# Brisket Help 911



## Airboss (Oct 13, 2005)

Problem:  I brought home a 11 lb brisket (whole packer)  It is approx 2 inches longer than my 15 in grill grate.  I can't imagine how I'd cut 2 inches of this thing without ruining it.  I've heard you can "fold" it under until it cooks itself smaller.  Also hard to imagine while its still in the cryovac.  Advice please.  Oh, you might be tempted by the obvious "next time bring a tape measure" suggestion.  I already know that.


----------



## Guest (Oct 13, 2005)

It can be done.  

http://tvwbb.infopop.cc/groupee/forums/ ... 9680067072

Or some fold the thin end under..   As it shrinks, you should be ok.


----------



## LarryWolfe (Oct 13, 2005)

Airboss said:
			
		

> Problem:  I brought home a 11 lb brisket (whole packer)  It is approx 2 inches longer than my 15 in grill grate.  I can't imagine how I'd cut 2 inches of this thing without ruining it.  I've heard you can "fold" it under until it cooks itself smaller.  Also hard to imagine while its still in the cryovac.  Advice please.  Oh, you might be tempted by the obvious "next time bring a tape measure" suggestion.  I already know that.



AB, you can do it either way.  Both ways turn out great.  I've started separating my briskets prior to cooking lately and perfer the results.  Here's an example of both to help you decide.  Good luck!




Separated Brisket



Sliced Flat



Folded Brisket



Folded Brisket after shrinkage



Sliced Folded Brisket


----------



## Finney (Oct 13, 2005)

The Joker said:
			
		

> As it shrinks, you should be ok.



There's SHRINKAGE?!?!?!?!


----------



## Guest (Oct 13, 2005)

Finney said:
			
		

> The Joker said:
> 
> 
> 
> ...


Yeah, like when you put it in cold water... 8-[  8-[  8-[


----------



## Finney (Oct 13, 2005)

Larry... You forgot to show the "FOILED" brisket picture.

You big cheater. #-o  =D>


----------



## Airboss (Oct 13, 2005)

Per usual, the BBQ-4-U A-team comes through.  The brisket goes on "folded" Friday night at 11:00PM without fear.  Thanks!


----------



## Nick Prochilo (Oct 13, 2005)

AB, the big briskets that I have done, I folded. Mine actually unfolded on its own as it shrunk.


----------



## Guest (Oct 13, 2005)

Airboss said:
			
		

> Per usual, the BBQ-4-U A-team comes through.  The brisket goes on "folded" Friday night at 11:00PM without fear.  Thanks!
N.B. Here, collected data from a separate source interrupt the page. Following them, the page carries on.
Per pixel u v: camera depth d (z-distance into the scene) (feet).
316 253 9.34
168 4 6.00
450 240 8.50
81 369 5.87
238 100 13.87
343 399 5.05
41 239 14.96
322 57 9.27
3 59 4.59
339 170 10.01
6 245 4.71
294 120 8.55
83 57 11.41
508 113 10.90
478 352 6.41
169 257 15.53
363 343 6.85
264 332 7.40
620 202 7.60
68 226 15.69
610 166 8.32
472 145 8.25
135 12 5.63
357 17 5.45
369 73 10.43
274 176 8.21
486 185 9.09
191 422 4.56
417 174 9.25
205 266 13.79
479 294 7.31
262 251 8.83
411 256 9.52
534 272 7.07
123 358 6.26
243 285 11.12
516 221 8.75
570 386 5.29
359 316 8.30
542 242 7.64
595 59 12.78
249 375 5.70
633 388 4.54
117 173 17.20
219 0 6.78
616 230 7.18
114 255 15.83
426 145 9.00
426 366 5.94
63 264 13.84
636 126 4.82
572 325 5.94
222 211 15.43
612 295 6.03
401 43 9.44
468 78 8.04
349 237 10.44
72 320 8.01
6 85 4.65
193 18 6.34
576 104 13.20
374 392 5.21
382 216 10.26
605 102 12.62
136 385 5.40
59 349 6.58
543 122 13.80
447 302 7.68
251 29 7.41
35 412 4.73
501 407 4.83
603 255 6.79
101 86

What was the Dizzy Pig site you were refering to...?


----------



## Bruce B (Oct 13, 2005)

The Joker said:
			
		

> Airboss said:
> 
> 
> 
> ...




www.dizzypigbbq.com


----------



## YardBurner (Oct 13, 2005)

The Joker said:
			
		

> Finney said:
> 
> 
> 
> ...


Yeah, like when you put it in cold water... 8-[  8-[  8-[[/quote:3kq9jljf]

Looks like a baby bird in the nest!!


----------



## Rich Decker (Oct 14, 2005)

We cut (against the grain) a few inches off the thin part of the flat. This gives a easy reference when cutting the brisket. I also score the fat-cap with the grain as a reference and more surface area for the rub. The cut off brisket point is often called "breakfast " and is a treat for the cook in the morning. 

Rich Decker

a few briskets

http://www.lostnationvt.com/images/DCC05_06.jpg

http://www.lostnationvt.com/images/DCC05_01.jpg


----------



## LarryWolfe (Oct 14, 2005)

Rich Decker said:
			
		

> We cut (against the grain) a few inches off the thin part of the flat. This gives a easy reference when cutting the brisket. I also score the fat-cap with the grain as a reference and more surface area for the rub. The cut off brisket point is often called "breakfast " and is a treat for the cook in the morning.
> 
> Rich Decker
> 
> ...



Rich,
     Your links don't work buddy.


----------



## Nick Prochilo (Oct 14, 2005)

You were forbidden too, huh Larry!


----------



## LarryWolfe (Oct 14, 2005)

Finney said:
			
		

> Larry... You forgot to show the "FOILED" brisket picture.
> 
> You big cheater. #-o  =D>



I didn't forget Finstigator, didn't really see the need in it.   :winkie:


----------



## Rich Decker (Oct 14, 2005)

Larry Wolfe said:
			
		

> Rich Decker":1s30sq4l]We cut (against the grain) a few inches off the thin part of the flat. This gives a easy reference when cutting the brisket. I also score the fat-cap with the grain as a reference and more surface area for the rub. The cut off brisket point is often called "breakfast " and is a treat for the cook in the morning.
> 
> Rich Decker
> 
> ...


----------



## LarryWolfe (Oct 14, 2005)

They worked that time!  Great pic's and website!  Do you compete at the comp in Annapolis MD every year?  Do you have any info for it next year?  My parents live out on the Eastern Shore and I'd like to come by next year.


----------



## Nick Prochilo (Oct 14, 2005)

Great pics Rich. Great looking team also! I enjoyed looking at your website.


----------



## Rich Decker (Oct 14, 2005)

Larry Wolfe said:
			
		

> They worked that time!  Great pic's and website!  Do you compete at the comp in Annapolis MD every year?  Do you have any info for it next year?  My parents live out on the Eastern Shore and I'd like to come by next year.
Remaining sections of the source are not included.